Esta invocación de fe, bien sencilla, ha sido desarrollada en la tradición de la oración bajo formas diversas en el Oriente y el Occidente cristianos. La formulación más habitual, transmitida por los padres espirituales orientales, como decíamos, es la invocación: «Jesús, Cristo, Hijo de Dios, Señor, ¡Ten piedad de nosotros, pecadores!» Conjuga el himno cristológico de Filipenses (2, 6-11) con la petición del publicano y del mendigo ciego (cf Lc 18,13; Mc 10, 46-52). Mediante ella, el corazón está acorde con la miseria de los hombres y con la misericordia de su Salvador.
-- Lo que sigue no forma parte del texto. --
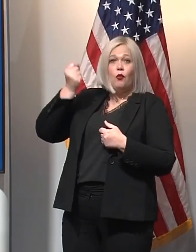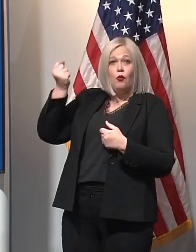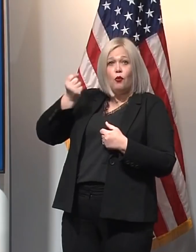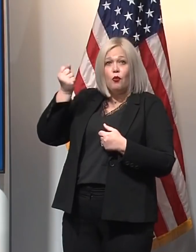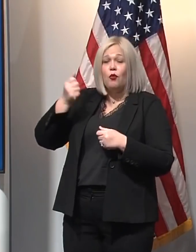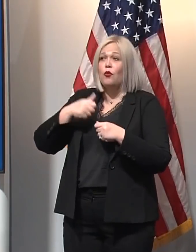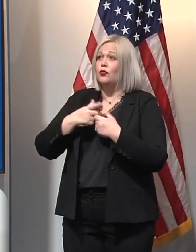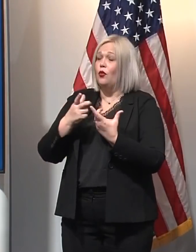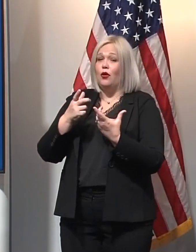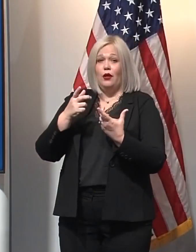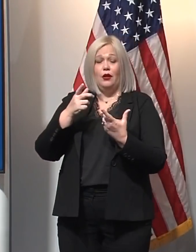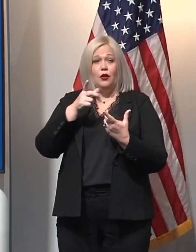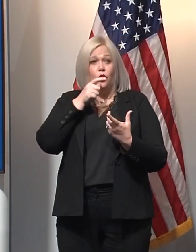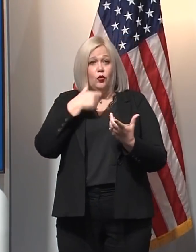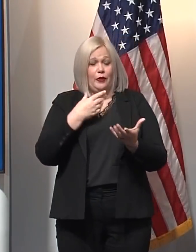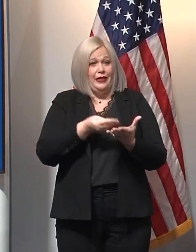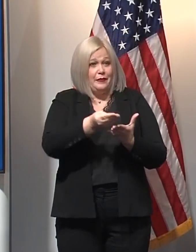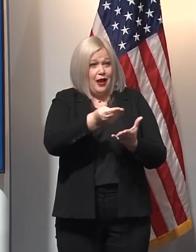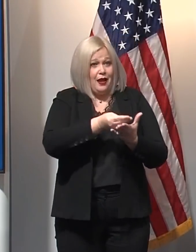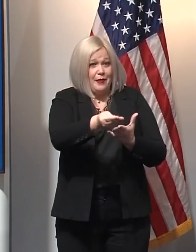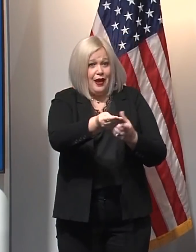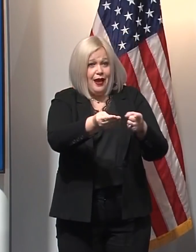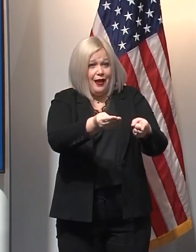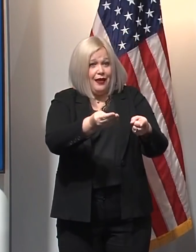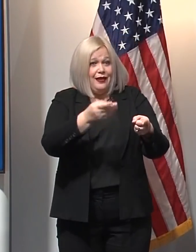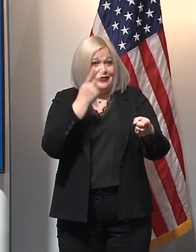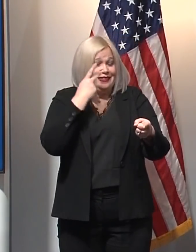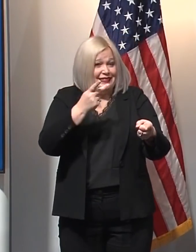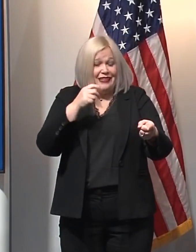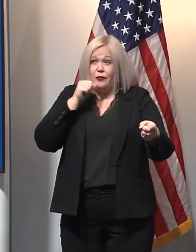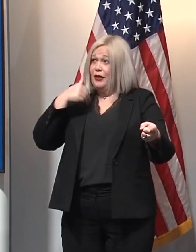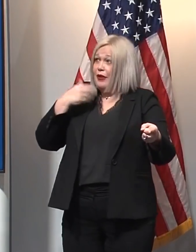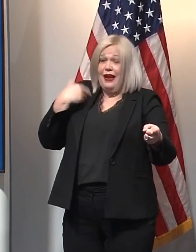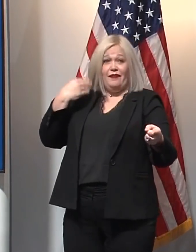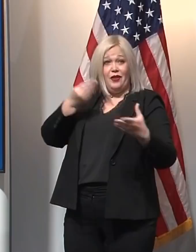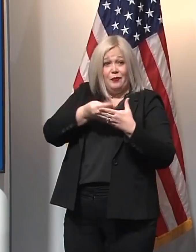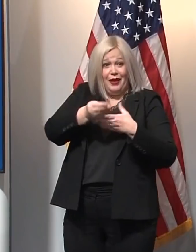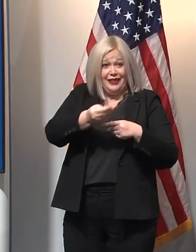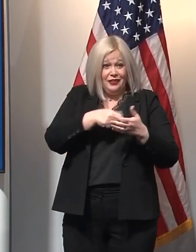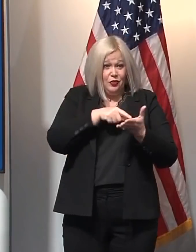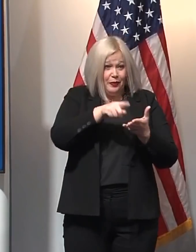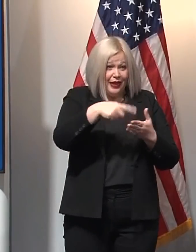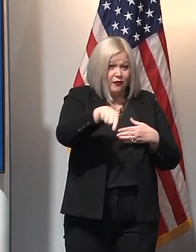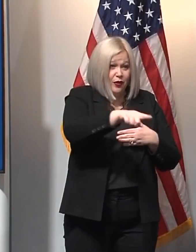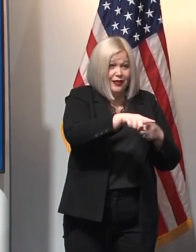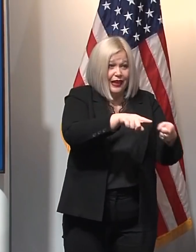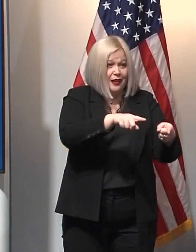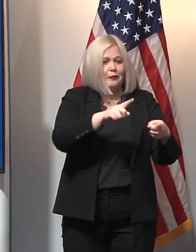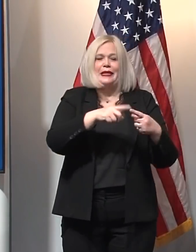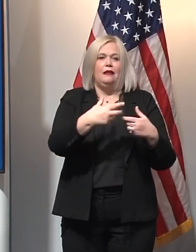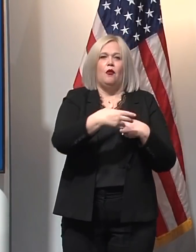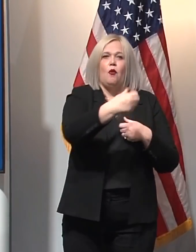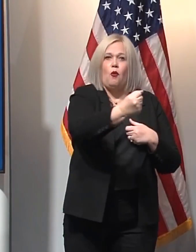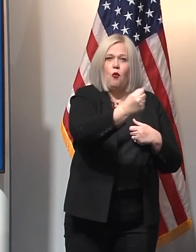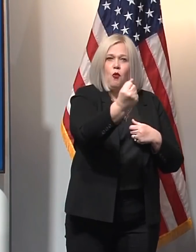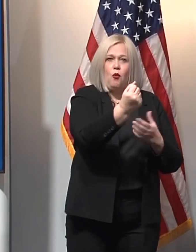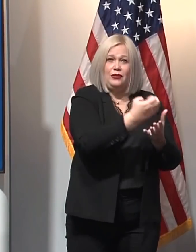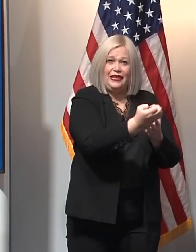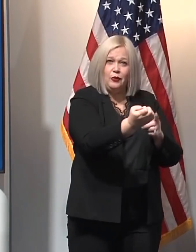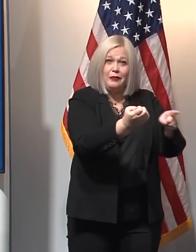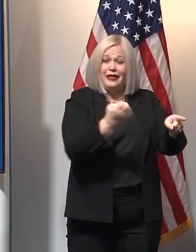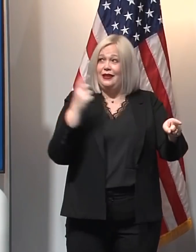the suppliers with whom we are contracting see that we don't have the resources to follow through on what we anticipate our needs being,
La invocación del santo Nombre de Jesús es el camino más sencillo de la oración continua. Repetida con frecuencia por un corazón humildemente atento, no se dispersa en palabrerías, sino que conserva la Palabra y fructifica con perseverancia. Es posible «en todo tiempo» porque no es una ocupación al lado de otra, sino la única ocupación, la de amar a Dios, que anima y transfigura toda acción en Cristo Jesús.
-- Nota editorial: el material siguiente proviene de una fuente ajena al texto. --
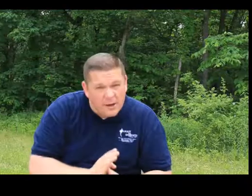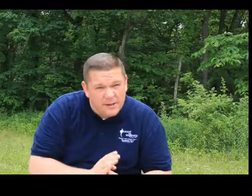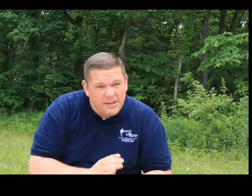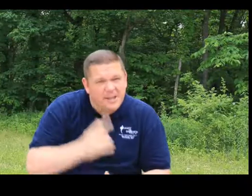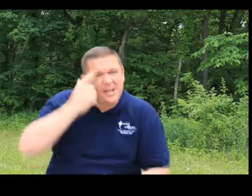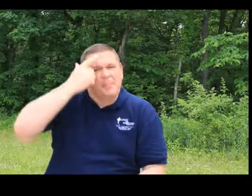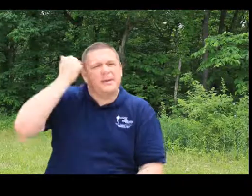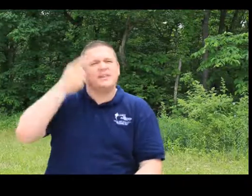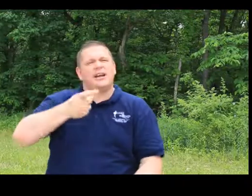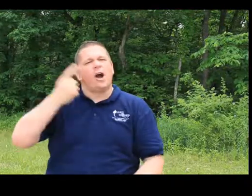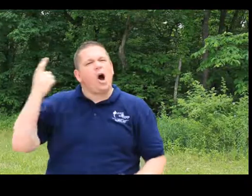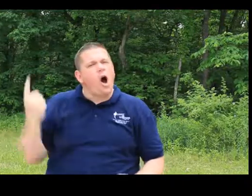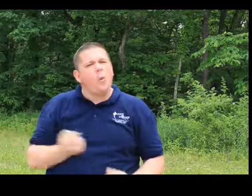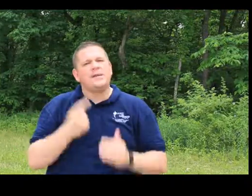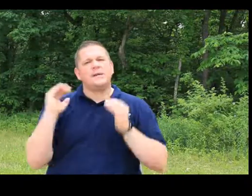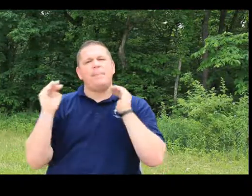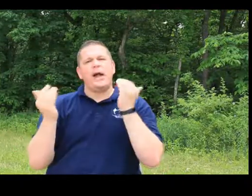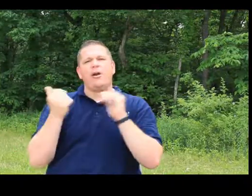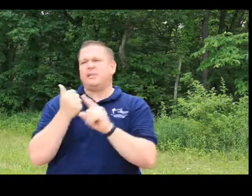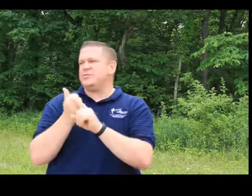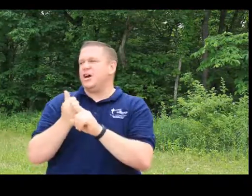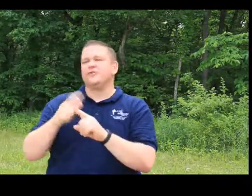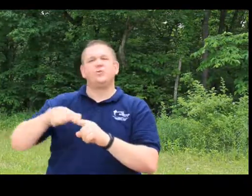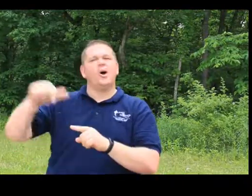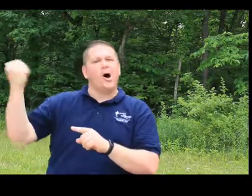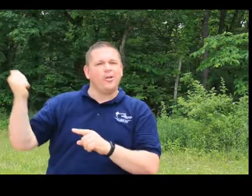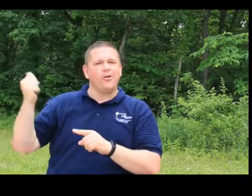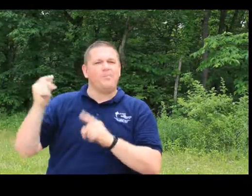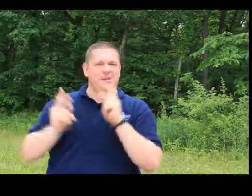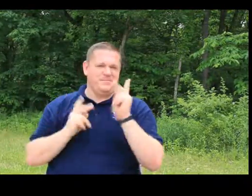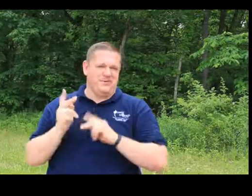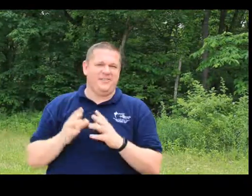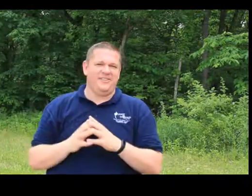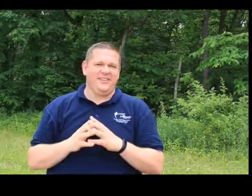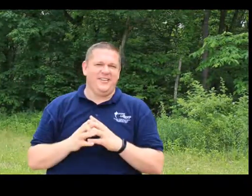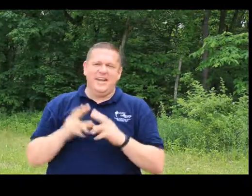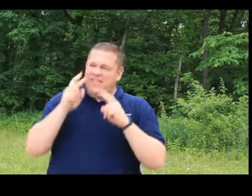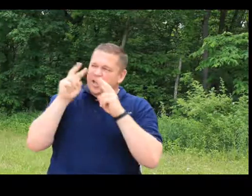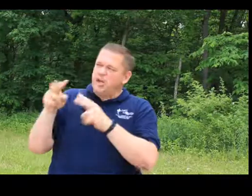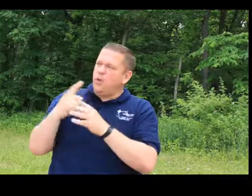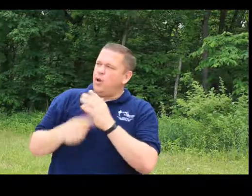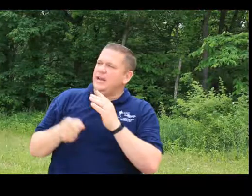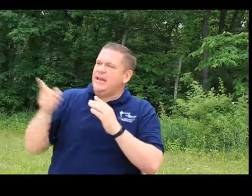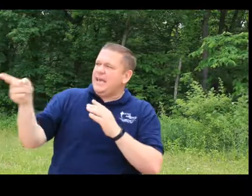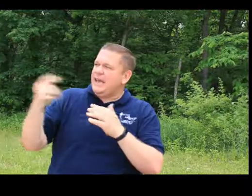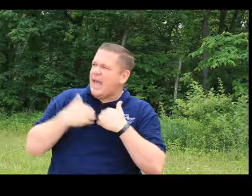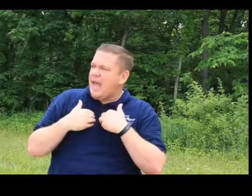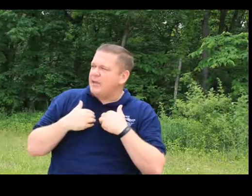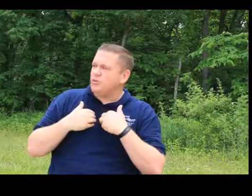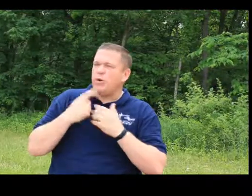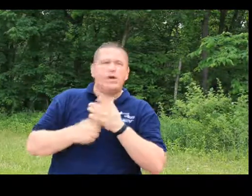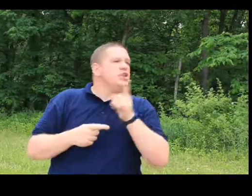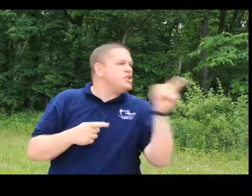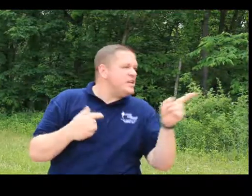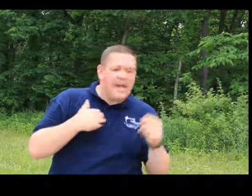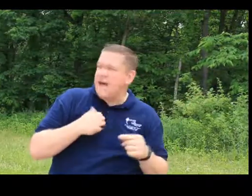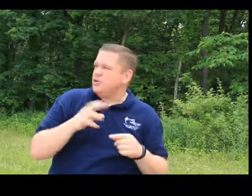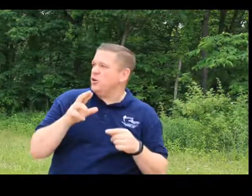because they're always comparing themselves to other people. They look at what he has or what she has or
La oración de la Iglesia venera y honra al Corazón de Jesús, como invoca su Santísimo Nombre. Adora al Verbo encarnado y a su Corazón que, por amor a los hombres, se dejó traspasar por nuestros pecados.

III. EL TESTIMONIO CRISTIANO

«Ven a Dios los que son capaces de mirarlo, porque tienen abiertos los ojos del espíritu. Porque todo el mundo tiene ojos, pero algunos los tienen oscurecidos y no ven la luz del sol. Y no porque los ciegos no vean ha de decirse que el sol ha dejado de lucir, sino que esto hay que atribuírselo a sí mismos y a sus propios ojos. De la misma manera tienes tú los ojos de tu alma oscurecidos a causa de tus pecados y malas acciones» (San Teófilo de Antioquía).

IV. LA ORACIÓN DEL CRISTIANO

Libra mis ojos de la muerte;
dales la luz que es su destino.
Yo, como el ciego del camino,
pido un milagro para verte.

Haz de esta piedra de mis manos
una herramienta constructiva;
cura su fiebre posesiva
y ábrela al bien de mis hermanos.

Que yo comprenda, Señor mío,
al que se queja y retrocede;
que el corazón no se me quede
desentendidamente frío.

Guarda mi fe del enemigo
(¡tantos me dicen que estás muerto!)
Tú que conoces el desierto,
dame tu mano y ven conmigo. Amén.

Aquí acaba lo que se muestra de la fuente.